Start of Text provided

Welcome to the University of Minnesota Duluth Physics Department's Graduate Program Home Page. The Department offers a Master of Science degree in Physics with a curriculum that provides a grounding in the fundamentals and research opportunities in theoretical, computational, and experimental areas. There are eight faculty members in the graduate program, with research interests in the areas of experimental high energy physics, computational particle physics, physical oceanography/limnology, experimental condensed matter physics, environmental optics/remote sensing, and fundamental aspects of quantum mechanics. Research opportunities and specialty courses provide students with substantial exposure to computational and instrumentation techniques. The work in physical limnology (the study of lakes) is carried out by faculty jointly associated with physics and the University's Large Lakes Observatory, an interdisciplinary research center with an emphasis on the physical characteristics and processes of large lakes, including the adjacent Lake Superior.
Information is available on the Department, its graduate program, and the UMD campus. You can follow links to individual faculty members and learn more about their work. Take a look around! If you're interested in applying to our M.S. program, additional information on admission and support can be found below, as well as a link to an on-line form for requesting application materials.

End of Text provided
Start of Provided material

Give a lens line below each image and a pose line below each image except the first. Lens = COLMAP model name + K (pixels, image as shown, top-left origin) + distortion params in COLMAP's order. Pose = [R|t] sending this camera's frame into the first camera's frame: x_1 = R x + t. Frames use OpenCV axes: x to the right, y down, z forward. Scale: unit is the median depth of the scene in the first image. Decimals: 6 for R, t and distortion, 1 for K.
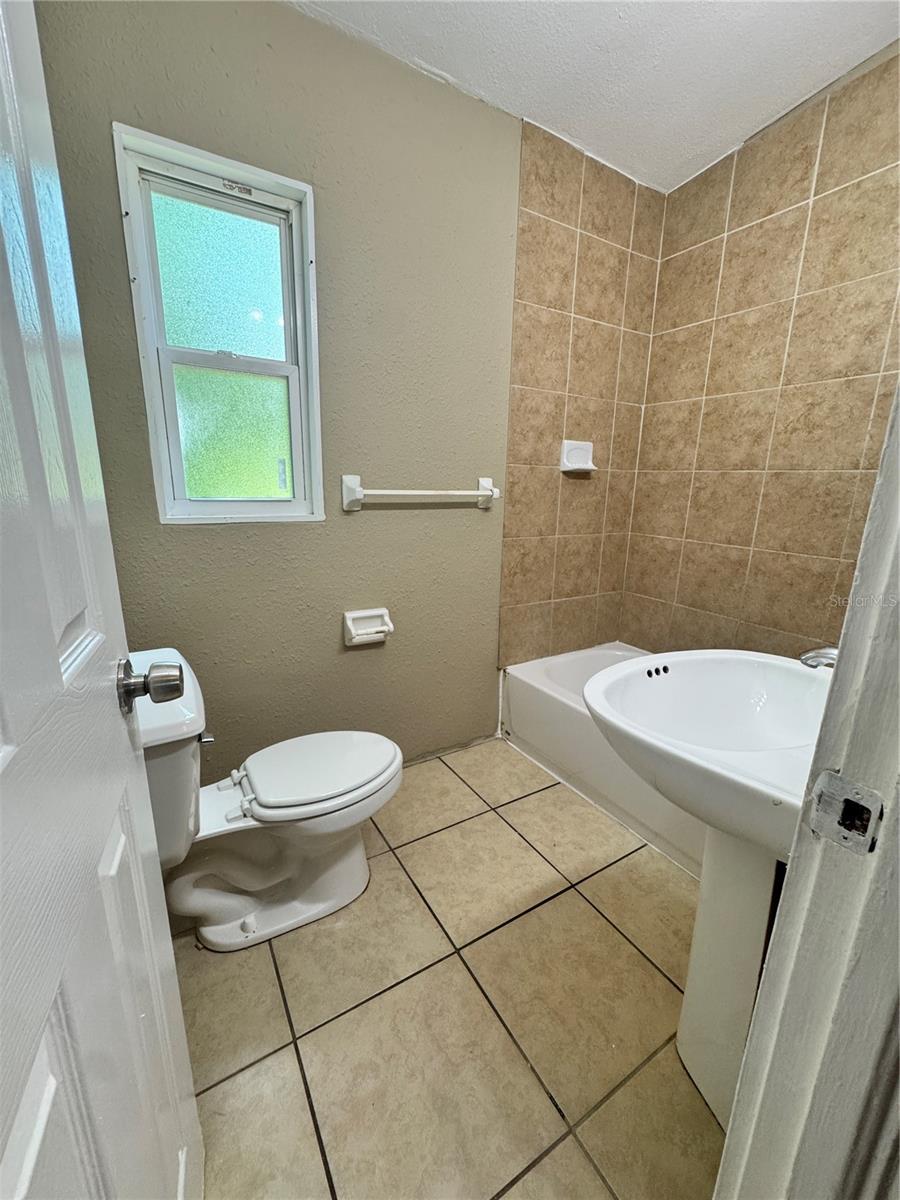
lens RADIAL K [[480.0, 0, 448.6], [0, 480.0, 599.3], [0, 0, 1]] dist [-0.005310, 0.000089]
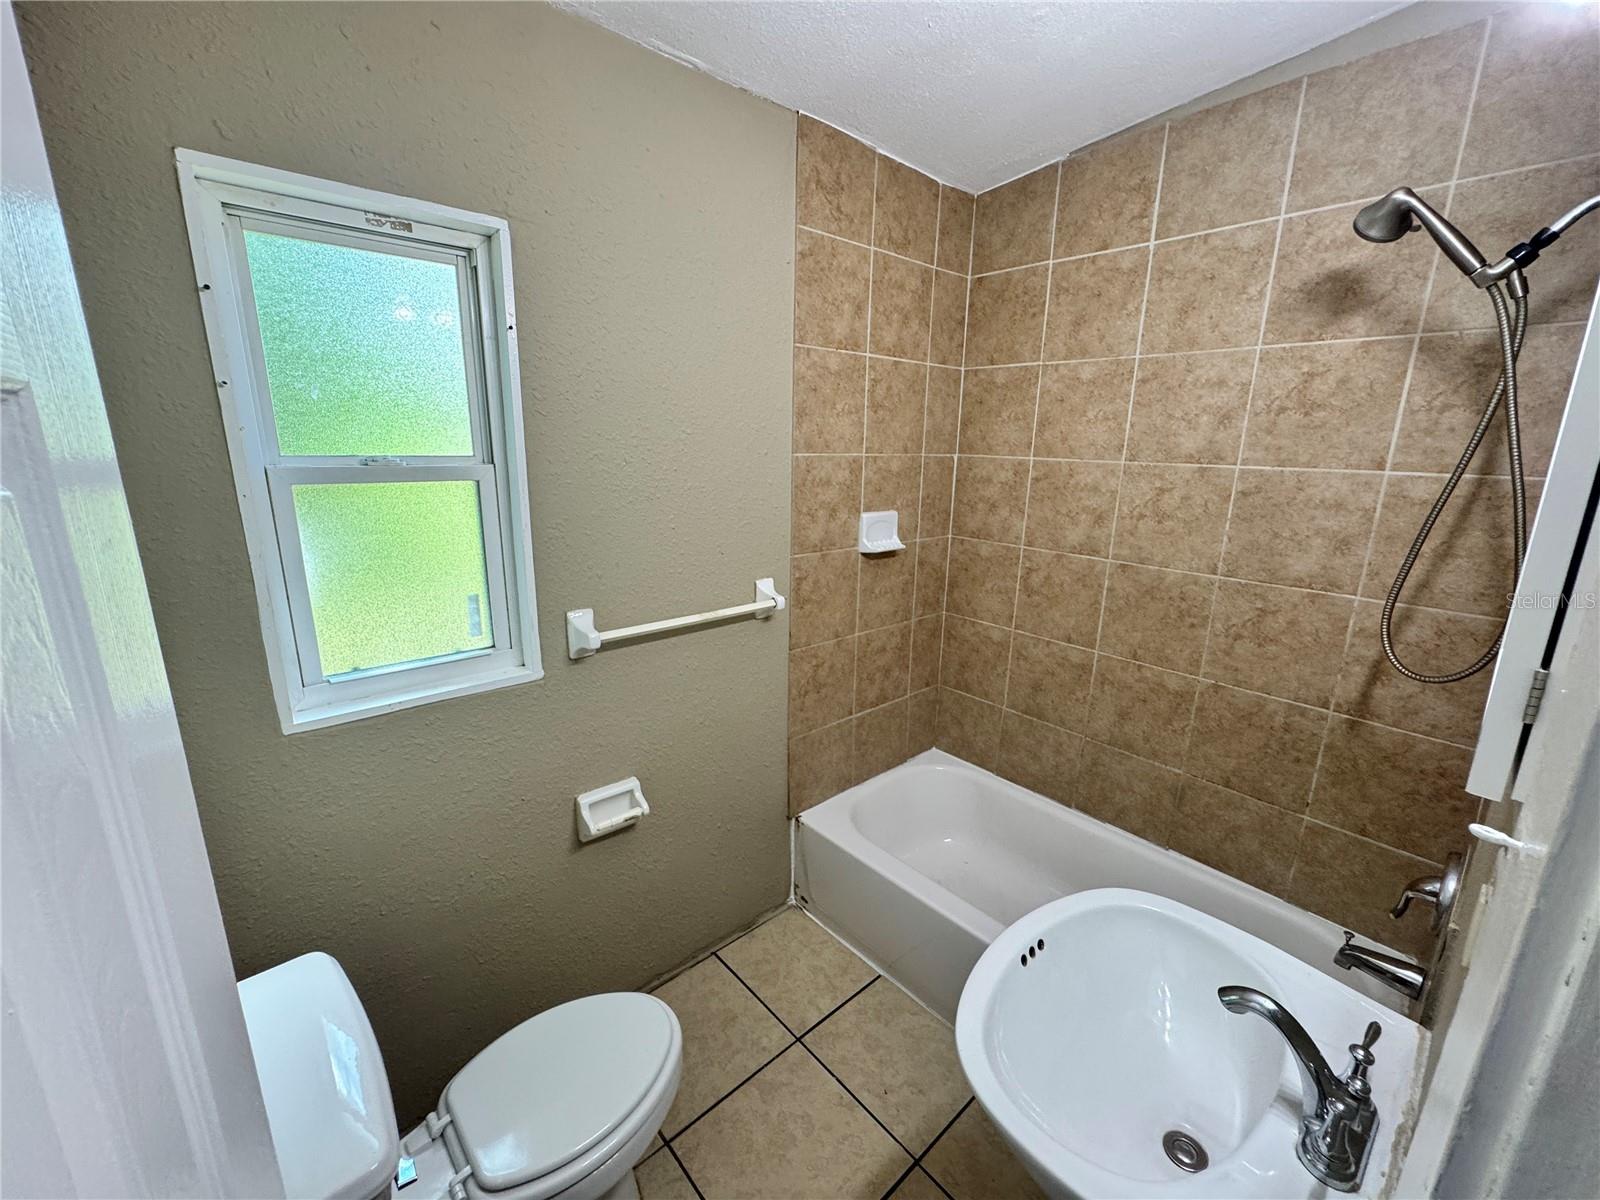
lens RADIAL K [[640.0, 0, 795.4], [0, 640.0, 599.3], [0, 0, 1]] dist [-0.005310, 0.000089]
pose [[0.984267, -0.045561, 0.170711, -0.049303], [0.045413, 0.998957, 0.004774, -0.246528], [-0.170751, 0.003053, 0.985310, 0.029779]]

End of Provided material

| Tasks to complete |
A - Identify every faculty research area that the UMD physics graduate program page names for its graduate program.
B - Write the next part of the UMD physics graduate program page, picking up right after its final sentence.

| Task answers |
A -
- Experimental high energy physics
- Computational particle physics
- Physical oceanography/limnology
- Experimental condensed matter physics
- Environmental optics/remote sensing
- Fundamental aspects of quantum mechanics

B -
Graduate program information:
Additional general information on the Physics Department, other programs, the campus, and the Duluth area is available through the following links.
Please note that the physics program at UMD does not offer a physics Ph.D., although many of our students continue on in Ph.D. programs on the Twin Cities campus of the University of Minnesota (UMTC) and elsewhere. Opportunities for physics-related Ph.D. work also are possible through LLO-Physics faculty participating in the University-wide Water Resources Science graduate program. Some students find it advantageous to begin their graduate studies in a smaller program, with ready opportunities for personal interactions. If you are interested in pursuing a physics Ph.D. directly, you may want to visit the WWW page of the School of Physics and Astronomy on the Twin Cities campus of the University of Minnesota.
The graduate program in physics at UMD leads to an M.S. degree. Students typically complete the program in two years. In developing a program, students elect to satisfy degree requirements with either a "Plan A" or a "Plan B" program. All students participate in research, with levels of participation determined by the program. Plan A involves the preparation of a thesis based on original research carried out under the supervision of a faculty member. Most of the research and writing for this is done during the second year. Plan B programs incorporate a smaller research project and more course work.
The primary areas of student participation in research in recent years have been in experimental neutrino physics, light scattering for interpretation of remote sensing data, and experimental condensed matter physics (scanning probe microscopy).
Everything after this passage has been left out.